Following the move of our principal base to the United States later that year, not to the destination expected, but to Princeton, we thought that the Booklet had disappeared.  Describing the event for our upgraded website (in October 2015), we had to rely on the corrected proof-copy, transcribed here.  More recently, from another section of our Archives, the printed copy of the Booklet has emerged, and we publish it as well in downloadable form.

It represents the first of our printed Booklets for any of our events.  It followed the model of our Annual Reports for the Research Project, composed principally by Mildred Budny and circulated in printed copies both individually and as a collected group, as described among our Publications).  Those reports summarised our Seminars and Workshops, along with accounts of our other activities and the research work itself.

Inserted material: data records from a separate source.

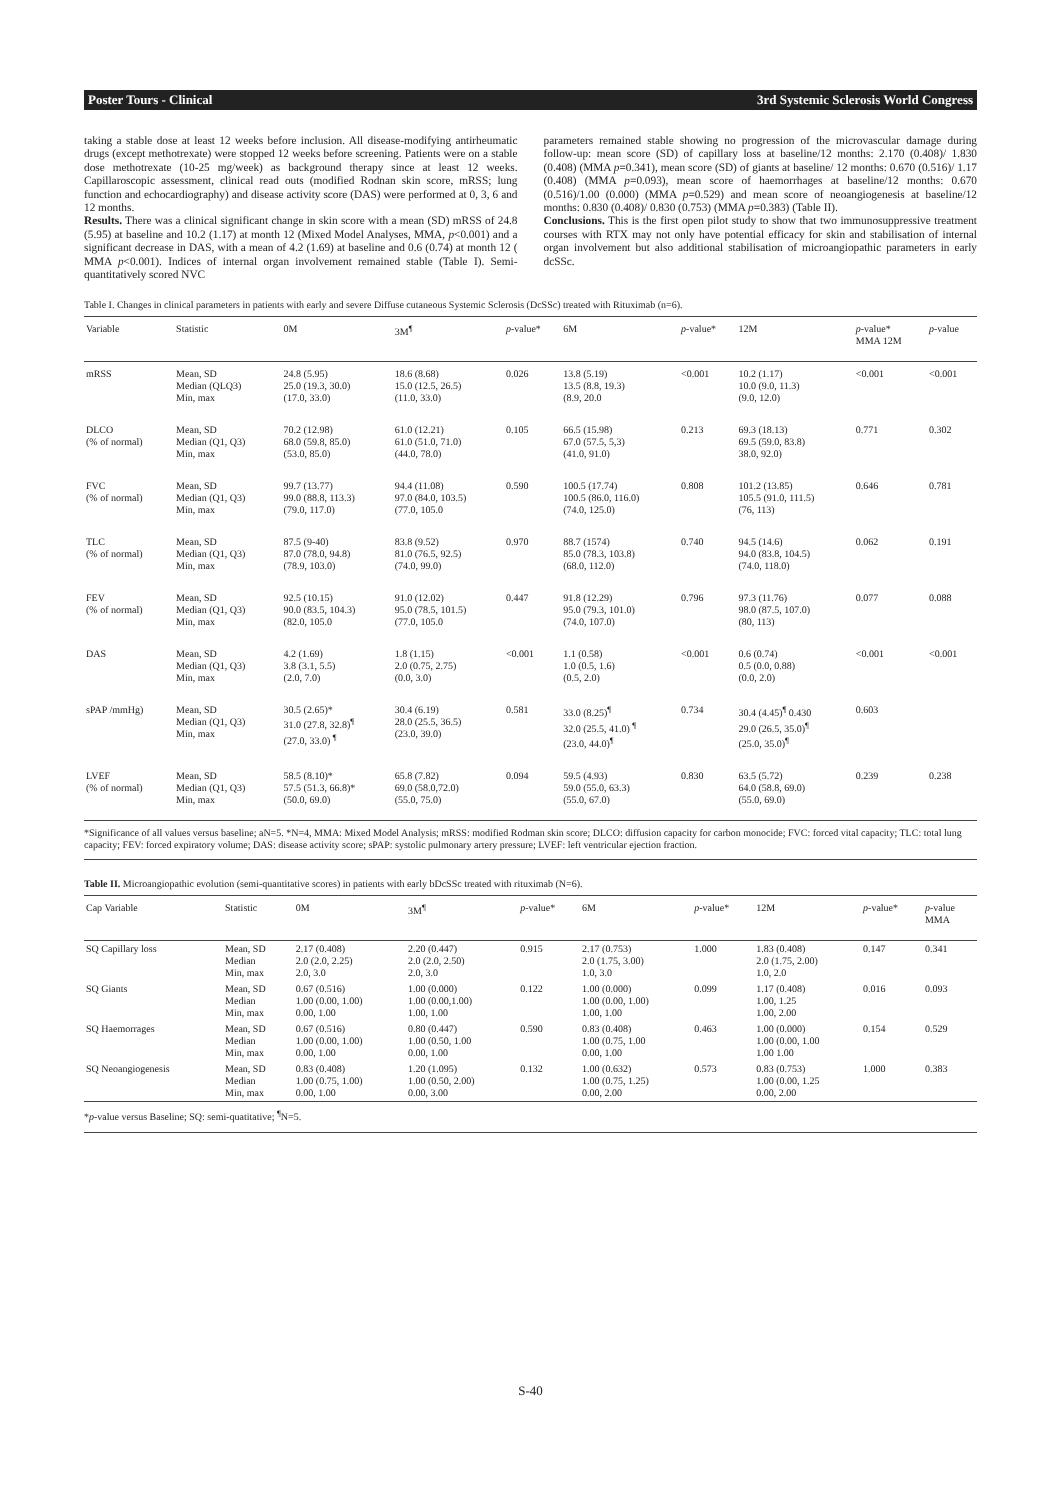Poster Tours - Clinical 3rd Systemic Sclerosis World Congress
taking a stable dose at least 12 weeks before inclusion. All disease-modifying antirheumatic drugs (except methotrexate) were stopped 12 weeks before screening. Patients were on a stable dose methotrexate (10-25 mg/week) as background therapy since at least 12 weeks. Capillaroscopic assessment, clinical read outs (modified Rodnan skin score, mRSS; lung function and echocardiography) and disease activity score (DAS) were performed at 0, 3, 6 and 12 months.
Results. There was a clinical significant change in skin score with a mean (SD) mRSS of 24.8 (5.95) at baseline and 10.2 (1.17) at month 12 (Mixed Model Analyses, MMA, p<0.001) and a significant decrease in DAS, with a mean of 4.2 (1.69) at baseline and 0.6 (0.74) at month 12 ( MMA p<0.001). Indices of internal organ involvement remained stable (Table I). Semi-quantitatively scored NVC
parameters remained stable showing no progression of the microvascular damage during follow-up: mean score (SD) of capillary loss at baseline/12 months: 2.170 (0.408)/ 1.830 (0.408) (MMA p=0.341), mean score (SD) of giants at baseline/ 12 months: 0.670 (0.516)/ 1.17 (0.408) (MMA p=0.093), mean score of haemorrhages at baseline/12 months: 0.670 (0.516)/1.00 (0.000) (MMA p=0.529) and mean score of neoangiogenesis at baseline/12 months: 0.830 (0.408)/ 0.830 (0.753) (MMA p=0.383) (Table II).
Conclusions. This is the first open pilot study to show that two immunosuppressive treatment courses with RTX may not only have potential efficacy for skin and stabilisation of internal organ involvement but also additional stabilisation of microangiopathic parameters in early dcSSc.
Table I. Changes in clinical parameters in patients with early and severe Diffuse cutaneous Systemic Sclerosis (DcSSc) treated with Rituximab (n=6).
| Variable | Statistic | 0M | 3M<sup>¶</sup> | p -value* | 6M | p -value* | 12M | p -value* MMA 12M | p -value |
| --- | --- | --- | --- | --- | --- | --- | --- | --- | --- |
| mRSS | Mean, SD Median (QLQ3) Min, max | 24.8 (5.95) 25.0 (19.3, 30.0) (17.0, 33.0) | 18.6 (8.68) 15.0 (12.5, 26.5) (11.0, 33.0) | 0.026 | 13.8 (5.19) 13.5 (8.8, 19.3) (8.9, 20.0 | <0.001 | 10.2 (1.17) 10.0 (9.0, 11.3) (9.0, 12.0) | <0.001 | <0.001 |
| DLCO (% of normal) | Mean, SD Median (Q1, Q3) Min, max | 70.2 (12.98) 68.0 (59.8, 85.0) (53.0, 85.0) | 61.0 (12.21) 61.0 (51.0, 71.0) (44.0, 78.0) | 0.105 | 66.5 (15.98) 67.0 (57.5, 5,3) (41.0, 91.0) | 0.213 | 69.3 (18.13) 69.5 (59.0, 83.8) 38.0, 92.0) | 0.771 | 0.302 |
| FVC (% of normal) | Mean, SD Median (Q1, Q3) Min, max | 99.7 (13.77) 99.0 (88.8, 113.3) (79.0, 117.0) | 94.4 (11.08) 97.0 (84.0, 103.5) (77.0, 105.0 | 0.590 | 100.5 (17.74) 100.5 (86.0, 116.0) (74.0, 125.0) | 0.808 | 101.2 (13.85) 105.5 (91.0, 111.5) (76, 113) | 0.646 | 0.781 |
| TLC (% of normal) | Mean, SD Median (Q1, Q3) Min, max | 87.5 (9-40) 87.0 (78.0, 94.8) (78.9, 103.0) | 83.8 (9.52) 81.0 (76.5, 92.5) (74.0, 99.0) | 0.970 | 88.7 (1574) 85.0 (78.3, 103.8) (68.0, 112.0) | 0.740 | 94.5 (14.6) 94.0 (83.8, 104.5) (74.0, 118.0) | 0.062 | 0.191 |
| FEV (% of normal) | Mean, SD Median (Q1, Q3) Min, max | 92.5 (10.15) 90.0 (83.5, 104.3) (82.0, 105.0 | 91.0 (12.02) 95.0 (78.5, 101.5) (77.0, 105.0 | 0.447 | 91.8 (12.29) 95.0 (79.3, 101.0) (74.0, 107.0) | 0.796 | 97.3 (11.76) 98.0 (87.5, 107.0) (80, 113) | 0.077 | 0.088 |
| DAS | Mean, SD Median (Q1, Q3) Min, max | 4.2 (1.69) 3.8 (3.1, 5.5) (2.0, 7.0) | 1.8 (1.15) 2.0 (0.75, 2.75) (0.0, 3.0) | <0.001 | 1.1 (0.58) 1.0 (0.5, 1.6) (0.5, 2.0) | <0.001 | 0.6 (0.74) 0.5 (0.0, 0.88) (0.0, 2.0) | <0.001 | <0.001 |
| sPAP /mmHg) | Mean, SD Median (Q1, Q3) Min, max | 30.5 (2.65)* 31.0 (27.8, 32.8)<sup>¶</sup> (27.0, 33.0) <sup>¶</sup> | 30.4 (6.19) 28.0 (25.5, 36.5) (23.0, 39.0) | 0.581 | 33.0 (8.25)<sup>¶</sup> 32.0 (25.5, 41.0) <sup>¶</sup> (23.0, 44.0)<sup>¶</sup> | 0.734 | 30.4 (4.45)<sup>¶</sup> 0.430 29.0 (26.5, 35.0)<sup>¶</sup> (25.0, 35.0)<sup>¶</sup> | 0.603 | |
| LVEF (% of normal) | Mean, SD Median (Q1, Q3) Min, max | 58.5 (8.10)* 57.5 (51.3, 66.8)* (50.0, 69.0) | 65.8 (7.82) 69.0 (58.0,72.0) (55.0, 75.0) | 0.094 | 59.5 (4.93) 59.0 (55.0, 63.3) (55.0, 67.0) | 0.830 | 63.5 (5.72) 64.0 (58.8, 69.0) (55.0, 69.0) | 0.239 | 0.238 |
*Significance of all values versus baseline; aN=5. *N=4, MMA: Mixed Model Analysis; mRSS: modified Rodman skin score; DLCO: diffusion capacity for carbon monocide; FVC: forced vital capacity; TLC: total lung capacity; FEV: forced expiratory volume; DAS: disease activity score; sPAP: systolic pulmonary artery pressure; LVEF: left ventricular ejection fraction.
Table II. Microangiopathic evolution (semi-quantitative scores) in patients with early bDcSSc treated with rituximab (N=6).
| Cap Variable | Statistic | 0M | 3M<sup>¶</sup> | p -value* | 6M | p -value* | 12M | p -value* | p -value MMA |
| --- | --- | --- | --- | --- | --- | --- | --- | --- | --- |
| SQ Capillary loss | Mean, SD Median Min, max | 2.17 (0.408) 2.0 (2.0, 2.25) 2.0, 3.0 | 2.20 (0.447) 2.0 (2.0, 2.50) 2.0, 3.0 | 0.915 | 2.17 (0.753) 2.0 (1.75, 3.00) 1.0, 3.0 | 1.000 | 1.83 (0.408) 2.0 (1.75, 2.00) 1.0, 2.0 | 0.147 | 0.341 |
| SQ Giants | Mean, SD Median Min, max | 0.67 (0.516) 1.00 (0.00, 1.00) 0.00, 1.00 | 1.00 (0.000) 1.00 (0.00,1.00) 1.00, 1.00 | 0.122 | 1.00 (0.000) 1.00 (0.00, 1.00) 1.00, 1.00 | 0.099 | 1.17 (0.408) 1.00, 1.25 1.00, 2.00 | 0.016 | 0.093 |
| SQ Haemorrages | Mean, SD Median Min, max | 0.67 (0.516) 1.00 (0.00, 1.00) 0.00, 1.00 | 0.80 (0.447) 1.00 (0.50, 1.00 0.00, 1.00 | 0.590 | 0.83 (0.408) 1.00 (0.75, 1.00 0.00, 1.00 | 0.463 | 1.00 (0.000) 1.00 (0.00, 1.00 1.00 1.00 | 0.154 | 0.529 |
| SQ Neoangiogenesis | Mean, SD Median Min, max | 0.83 (0.408) 1.00 (0.75, 1.00) 0.00, 1.00 | 1.20 (1.095) 1.00 (0.50, 2.00) 0.00, 3.00 | 0.132 | 1.00 (0.632) 1.00 (0.75, 1.25) 0.00, 2.00 | 0.573 | 0.83 (0.753) 1.00 (0.00, 1.25 0.00, 2.00 | 1.000 | 0.383 |
*p-value versus Baseline; SQ: semi-quatitative; <sup>¶</sup>N=5.
S-40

It also followed the model of the Exhibition Booklets for the exhibitions at the Parker Library of “Canterbury at Corpus” (1991) and “Matthew Parker in Cambridge” (1993), although those are illustrated with our photographs from Parker Library materials. Both were printed in-house and circulated at the events, as well as afterward. Both were reprinted, but in quarto format, in the Old English Newsletter, 24:4 (Summer 1991), Appendix A (= pages A-1–A-7) and 27:1 (Fall 1993), Apendix A (A-1–A-8); the latter issue is available online in the OEN Archives, but not yet the former. In their original design, these Exhibition Booklets emanated in A3 format as a group of single sheets stapled twice along the left-hand side; the 1991 Exhibition Booklet, with text and photographs by Mildred Budny, was also prepared as an A5 booklet of folded and nested leaves with the pages of text and image reduced to half-size in photocopying. Similar layout in small-format booklets came to pertain also to the Annual Reports. Such forms of in-house design, layout, and publication by the Research Group on Manuscript Evidence prepared precedents, and customs, for the Workshop Booklet.

Then, after the Research Project was completed and the Research Group moved to the New World, our scholarly Events mainly focused upon Symposia for some years.  As our Annual Series of Symposia on “The Transmission of the Bible” gathered momentum, their Programs, with brief Abstracts of the Papers, grew from single or double-sided pages (1995, 1996, and 1997), and took the form of short booklets, as here:

Those folded and unstapled booklets comprise either a double-sided 4-page unit (1 quarto sheet folded in half as a bifolium) or a menu-like tryptich (1 legal-size sheet folded in three) with wings to open and close at will.  Each case was issued in printed form at the event and circulated afterward also in printed form.  In this respect, the Symposium Booklets differ from the 1994 Imaging Seminar Report, which emerged after the event — indeed like the Annual Reports of our events overall (1990–1994).  The 1994 “Preliminary Report” takes the form of 6 double-sided sheets folded into 12 pages as a small-format booklet (A5), although it also circulated as full-page sheets (A3).

Cover Page for 2002 British Museum Colloquium Program Booklet, with Abstracts of Papers, compiled and edited by Mildred Budny, and laid out and printed by the Research Group on Manuscript Evidence.2016 Symposium Program Booklet Cover Page with borderA longer booklet accompanied our 2002 Colloquium at the British Museum. That case stands within The New Series of our Seminars, Workshops, Colloquia & Symposia.

Within the New Series, the Booklets have become a regular, but not necessarily invariable, feature, while illustrations enter their pages more and more, through generous donations of images for the purposes.  Our experience in designing, laying out, and typesetting our Illustrated Bulletin ShelfLife (2006–) prepared the way for the illustrated Booklets as a way of life.

Each case was issued in printed form at the event and circulated afterward also in printed form, until we acquired a website and the site could accommodate them. Our tradition is to “launch” the publication of the booklet in its printed form at the event itself. Then we may post it on the website and circulate it elsewhere.